Konawe Utara – 23 Juni 2025, Aktivitas produksi tambang nikel milik PT Antam di Blok Tapunopaka, Konawe Utara, kembali disorot publik. Hingga pertengahan 2025, perusahaan pelat merah itu dinilai belum menunjukkan transparansi dalam pelaporan produksi khusus dari Tapunopaka, meskipun blok tersebut telah beroperasi sejak 2010 dan sempat melakukan ekspor bijih nikel ke luar negeri.
Dalam berbagai laporan resmi tahunan dan kuartalan PT Antam Tbk, tidak terdapat rincian volume produksi yang secara spesifik berasal dari Tapunopaka. Produksi bijih nikel dilaporkan secara agregat untuk seluruh wilayah operasi Unit Bisnis Pertambangan Nikel (UBPN) Sulawesi Tenggara, tanpa memisahkan kontribusi dari tiap blok strategis. tanpa menyebut kontribusi Blok Tapunopaka secara eksplisit.

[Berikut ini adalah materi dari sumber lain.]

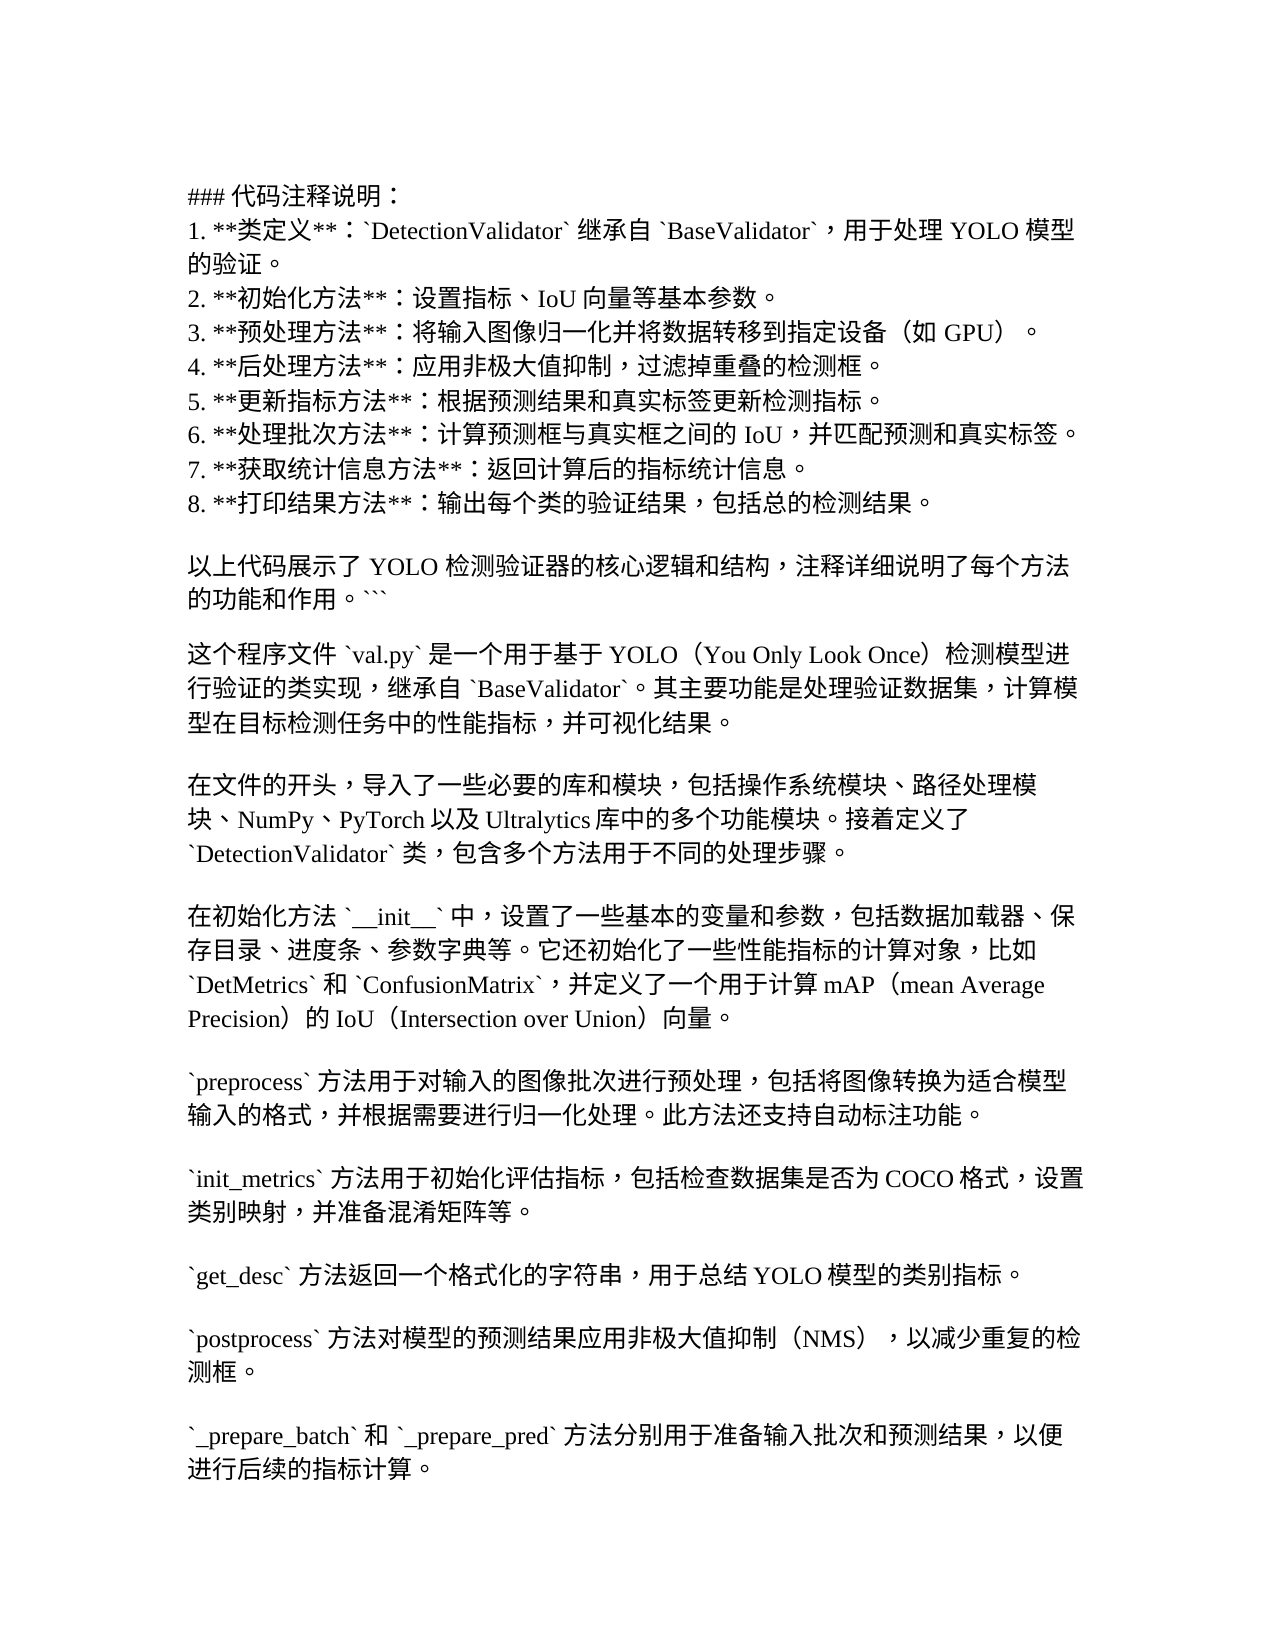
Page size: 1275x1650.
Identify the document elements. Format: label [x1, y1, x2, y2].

text [187, 150, 1087, 616]
text [187, 637, 1087, 1486]
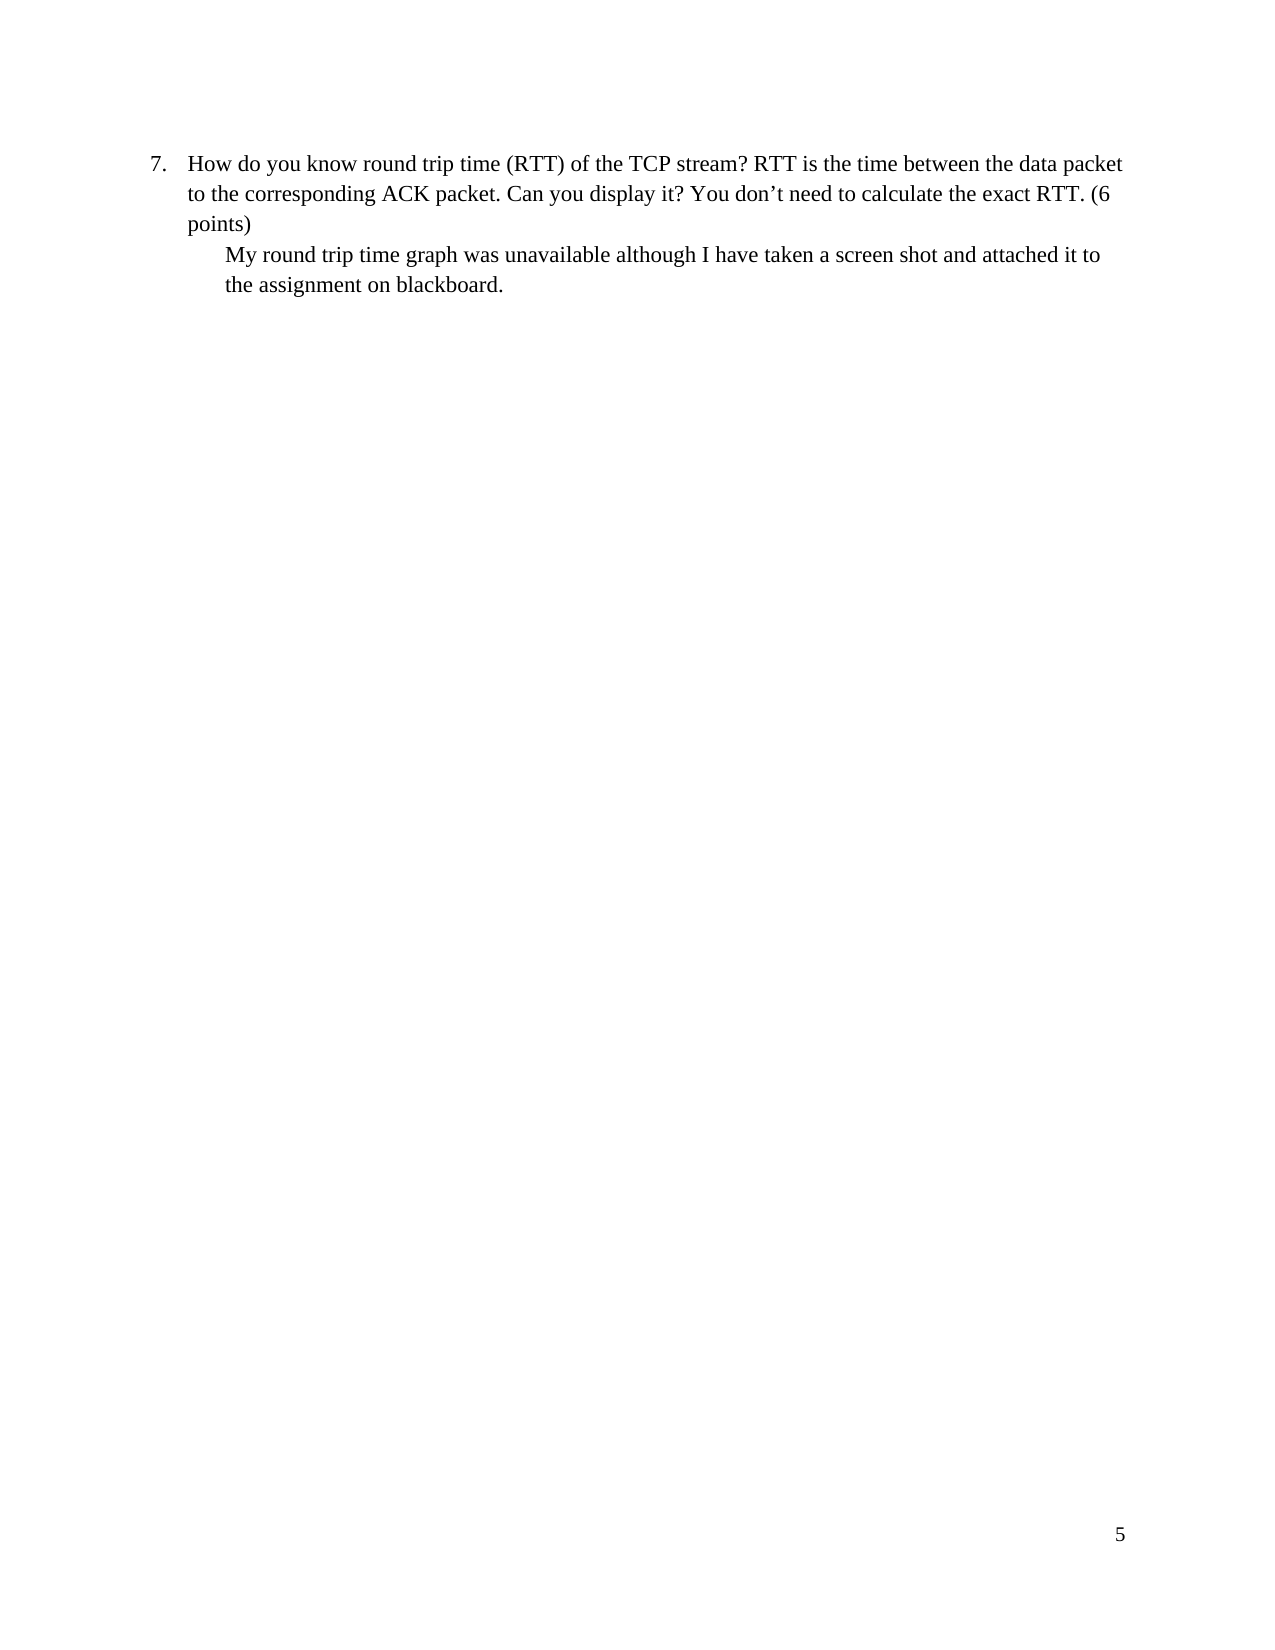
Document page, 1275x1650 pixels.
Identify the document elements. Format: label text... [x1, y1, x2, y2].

list How do you know round trip time (RTT) of the TCP stream? RTT is the time between the data packet to the corresponding ACK packet. Can you display it? You don’t need to calculate the exact RTT. (6 points) [150, 150, 1125, 237]
text My round trip time graph was unavailable although I have taken a screen shot and attached it to the assignment on blackboard. [225, 241, 1125, 297]
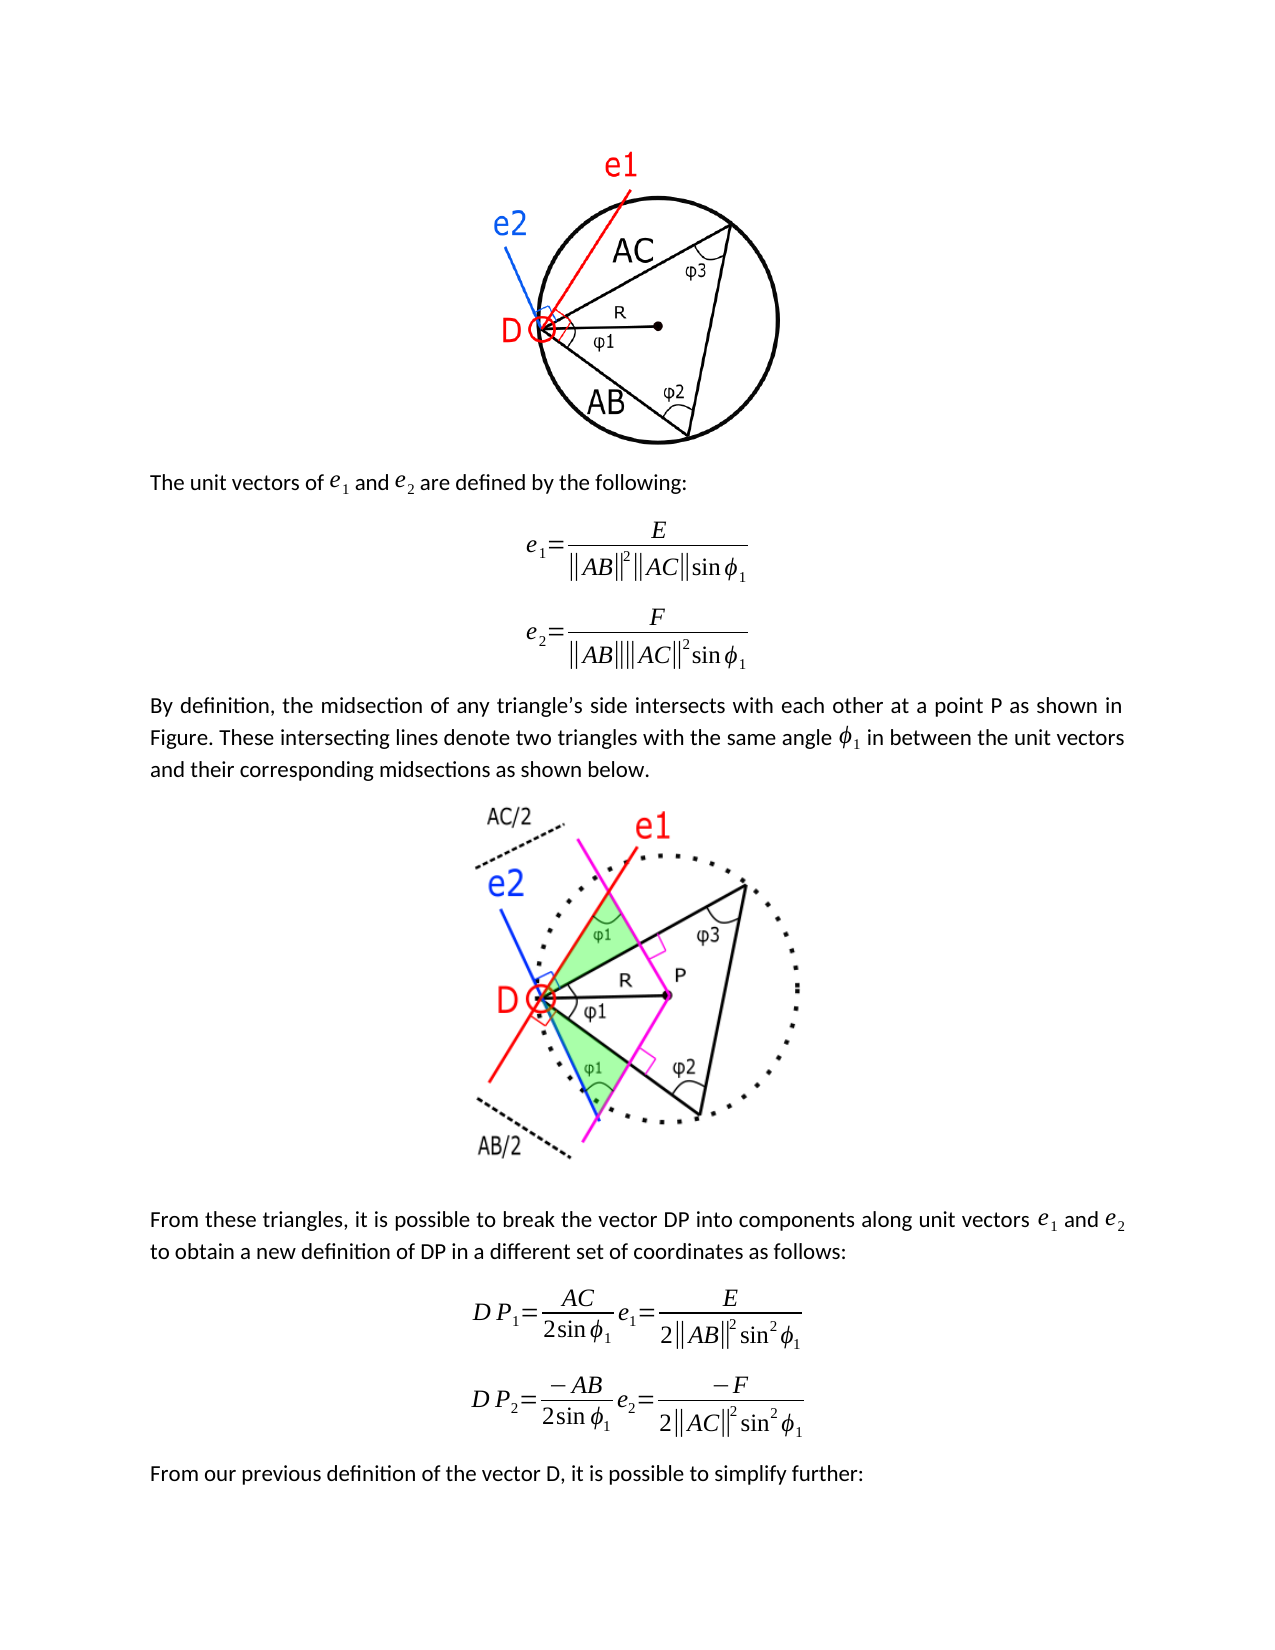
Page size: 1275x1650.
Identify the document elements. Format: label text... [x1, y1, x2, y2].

picture [463, 802, 812, 1185]
text The unit vectors of and are defined by the following: [150, 466, 1125, 497]
text From these triangles, it is possible to break the vector DP into components along unit vectors and to obtain a new definition of DP in a different set of coordinates as follows: [150, 1204, 1125, 1265]
picture [485, 150, 790, 448]
text By definition, the midsection of any triangle’s side intersects with each other at a point P as shown in Figure. These intersecting lines denote two triangles with the same angle in between the unit vectors and their corresponding midsections as shown below. [150, 692, 1125, 783]
text From our previous definition of the vector D, it is possible to simplify further: [150, 1459, 1125, 1487]
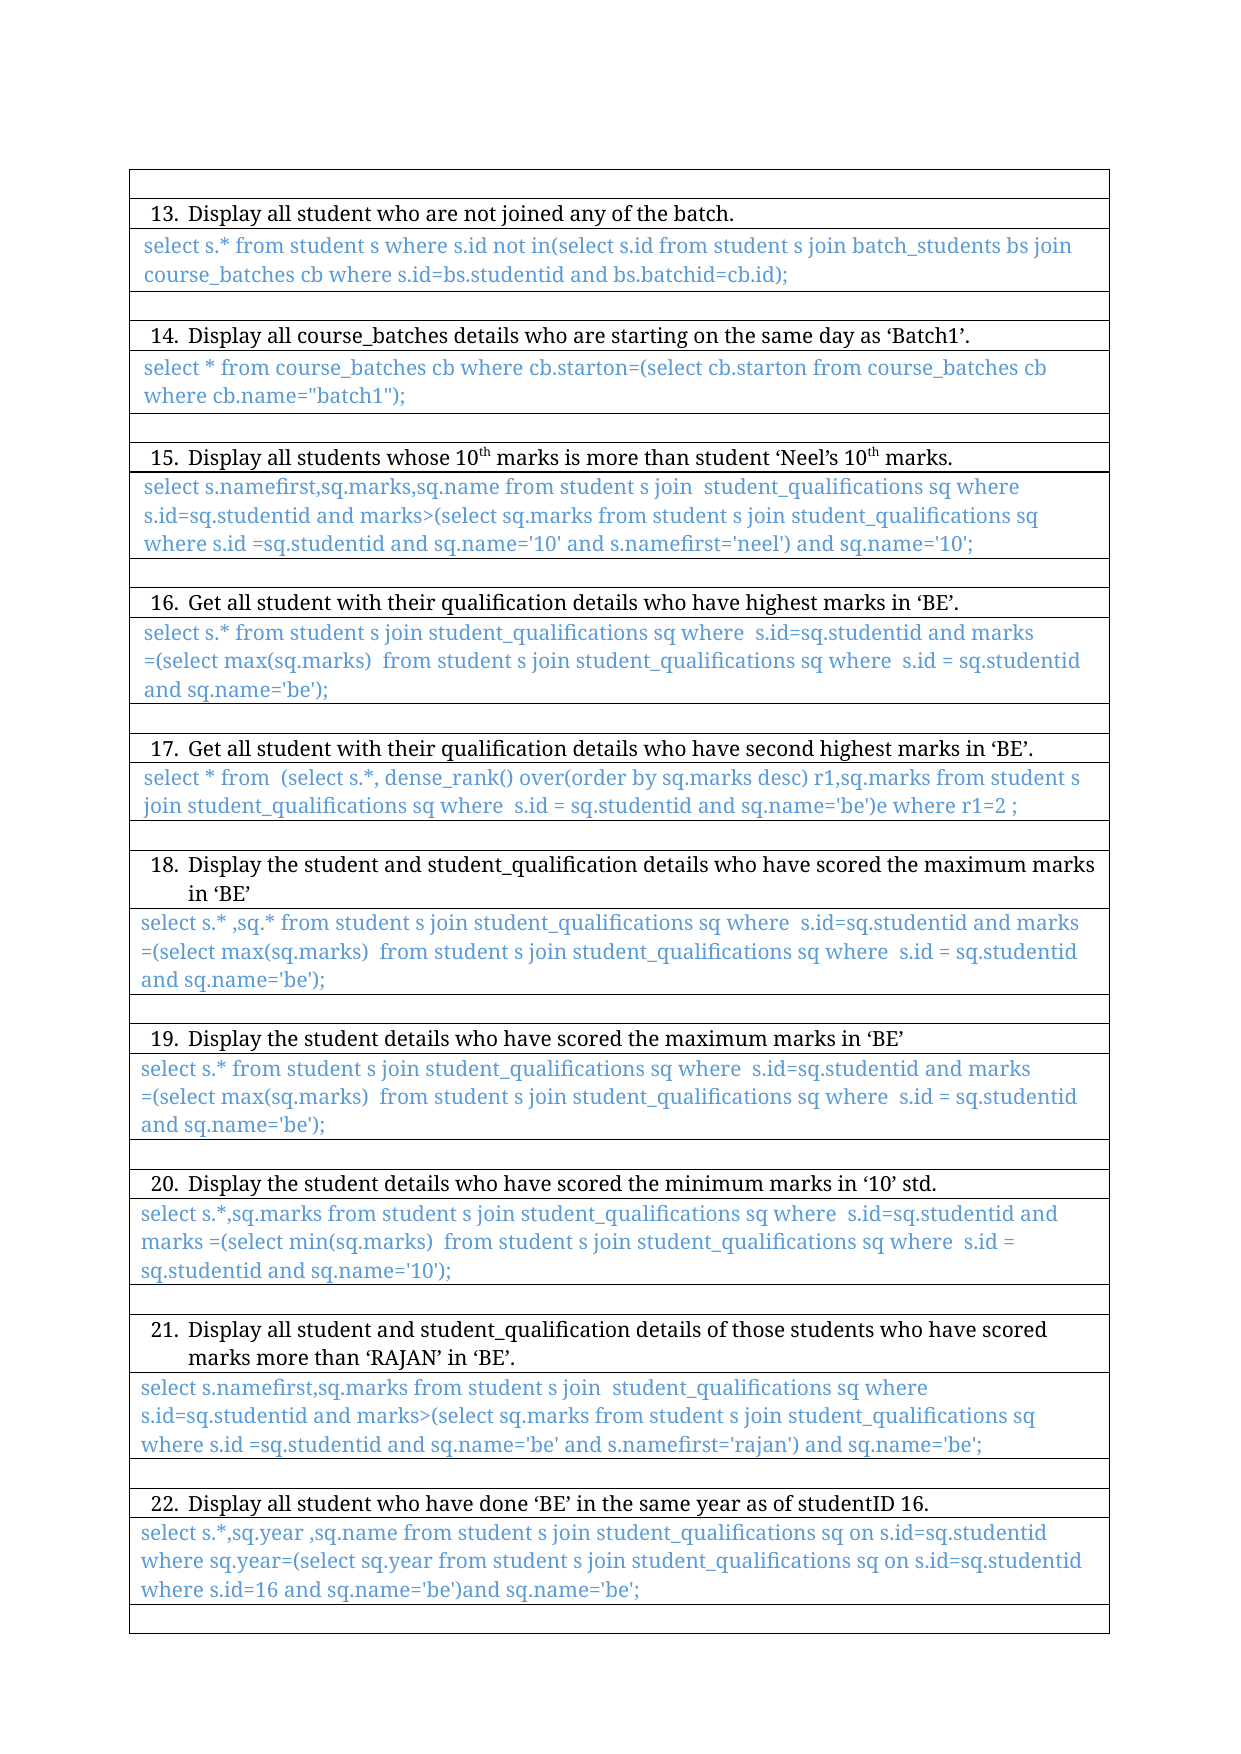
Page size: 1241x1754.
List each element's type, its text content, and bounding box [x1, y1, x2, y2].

table_cell Display all students whose 10th marks is more than student ‘Neel’s 10th marks. [130, 443, 1109, 471]
table_cell [130, 414, 1109, 442]
table_cell [130, 1459, 1109, 1488]
table_cell select s.*,sq.marks from student s join student_qualifications sq where s.id=sq.studentid and marks =(select min(sq.marks) from student s join student_qualifications sq where s.id = sq.studentid and sq.name='10'); [130, 1199, 1109, 1284]
table_cell Display all student who have done ‘BE’ in the same year as of studentID 16. [130, 1489, 1109, 1517]
table_cell select * from course_batches cb where cb.starton=(select cb.starton from course_batches cb where cb.name="batch1"); [130, 351, 1109, 412]
table_cell [130, 995, 1109, 1023]
table_cell [130, 1140, 1109, 1168]
table_cell Get all student with their qualification details who have highest marks in ‘BE’. [130, 588, 1109, 617]
table_cell Display the student details who have scored the maximum marks in ‘BE’ [130, 1024, 1109, 1053]
table_cell [130, 170, 1109, 198]
table_cell [130, 559, 1109, 587]
table_cell select s.* from student s join student_qualifications sq where s.id=sq.studentid and marks =(select max(sq.marks) from student s join student_qualifications sq where s.id = sq.studentid and sq.name='be'); [130, 618, 1109, 703]
table_cell select s.namefirst,sq.marks,sq.name from student s join student_qualifications sq where s.id=sq.studentid and marks>(select sq.marks from student s join student_qualifications sq where s.id =sq.studentid and sq.name='10' and s.namefirst='neel') and sq.name='10'; [130, 473, 1109, 558]
table_cell select * from (select s.*, dense_rank() over(order by sq.marks desc) r1,sq.marks from student s join student_qualifications sq where s.id = sq.studentid and sq.name='be')e where r1=2 ; [130, 763, 1109, 820]
table_cell select s.* from student s where s.id not in(select s.id from student s join batch_students bs join course_batches cb where s.id=bs.studentid and bs.batchid=cb.id); [130, 229, 1109, 291]
table_cell [130, 1285, 1109, 1314]
table_cell [130, 821, 1109, 849]
table_cell [130, 704, 1109, 733]
table_cell Display all student and student_qualification details of those students who have scored marks more than ‘RAJAN’ in ‘BE’. [130, 1315, 1109, 1372]
table_cell Display all course_batches details who are starting on the same day as ‘Batch1’. [130, 321, 1109, 349]
table_cell select s.* ,sq.* from student s join student_qualifications sq where s.id=sq.studentid and marks =(select max(sq.marks) from student s join student_qualifications sq where s.id = sq.studentid and sq.name='be'); [130, 909, 1109, 994]
table_cell Display the student details who have scored the minimum marks in ‘10’ std. [130, 1170, 1109, 1198]
table_cell Display the student and student_qualification details who have scored the maximum marks in ‘BE’ [130, 851, 1109, 907]
table_cell Display all student who are not joined any of the batch. [130, 199, 1109, 228]
table_cell [130, 1605, 1109, 1633]
table_cell select s.*,sq.year ,sq.name from student s join student_qualifications sq on s.id=sq.studentid where sq.year=(select sq.year from student s join student_qualifications sq on s.id=sq.studentid where s.id=16 and sq.name='be')and sq.name='be'; [130, 1518, 1109, 1603]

Publik hanya diberikan data agregat per kategori dan lokasi besar (misalnya “Sultra overall”), bukan per tapak tambang.
> “Ketiadaan pelaporan produksi secara terpisah untuk Tapunopaka sangat mencurigakan. Bagaimana publik bisa tahu berapa ton ore yang benar-benar dihasilkan dan apakah pajak serta PNBP-nya dibayar sesuai?” ujar Robby Anggara, Ketua umum Akademisi Pemerhati Sumber Daya Alam dan Investasi Sultra (APSI SULTRA), Senin (23/6).
Negara berhak atas royalti dan pajak produksi, namun jika data produksi Tapunopaka disembunyikan atau disatukan secara global tanpa rincian blok Mustahil memastikan berapa ton nikel yang diambil dan Sulit mengetahui berapa yang dilaporkan & dibayarkan ke negara.
Sebagai informasi, Blok Tapunopaka pernah menjadi andalan ekspor nikel PT Antam. Pada 2010, ekspor perdana dari Tapunopaka mencapai 50.000 ton bijih nikel basah (wmt), dan di tahun 2019 kembali tercatat ekspor 55.570 wmt ke Tiongkok. Namun, sejak saat itu, nama Tapunopaka nyaris hilang dari laporan publik perusahaan.
Selain itu, pada tahun 2021, DPRD Konawe Utara sempat menghentikan sementara aktivitas tambang Antam di Tapunopaka karena diduga beroperasi dengan IUP yang tidak aktif sejak 2011, serta belum ada pembebasan lahan secara resmi.
> “Kalau benar IUP-nya bermasalah dan produksi tetap berjalan, sementara datanya tidak dilaporkan terpisah, maka ini bisa jadi ruang bagi penyalahgunaan. Negara bisa dirugikan, dan masyarakat sekitar juga,” tambah Robby.
Akademisi Pemerhati Sumber Daya Alam dan Investasi Sultra menilai, minimnya pelaporan spesifik per blok menjadi celah terjadinya praktik "dokumen terbang" — yakni pengangkutan ore menggunakan dokumen dari IUP berbeda dengan lokasi tambang sesungguhnya. Praktik ini sebelumnya diduga terjadi juga di Blok Mandiodo, yang kini telah ditangani Kejaksaan Tinggi Sultra.
Data terbaru mengindikasikan volume ore konsolidasi terus meningkat (13,45 juta wmt tahun 2023; 4,6 juta wmt pada Q1 2025), Namun, pengaruh Blok Tapunopaka terhadap total produksi belum dirinci secara terpisah dalam laporan publik. Hal ini berpotensi merugikan negara dan kas daerah, baik secara langsung maupun sistemik.
Dengan demikian masyarakat mendesak agar PT Antam untuk mempublikasikan secara berkala produksi per blok,
ESDM dan BPK segera melakukan audit khusus terhadap Blok Tapunopaka, masyarakat juga mendesak Ombudsman RI turun tangan menilai aspek maladministrasi dan tata kelola tambang di Antam UBPN Konut.
> “Tapunopaka ini berada di wilayah padat penduduk dan dekat zona sensitif. Tanpa transparansi, sulit bagi masyarakat mengawasi dampak lingkungan, CSR, bahkan potensi konflik lahan,” Tutup Robby.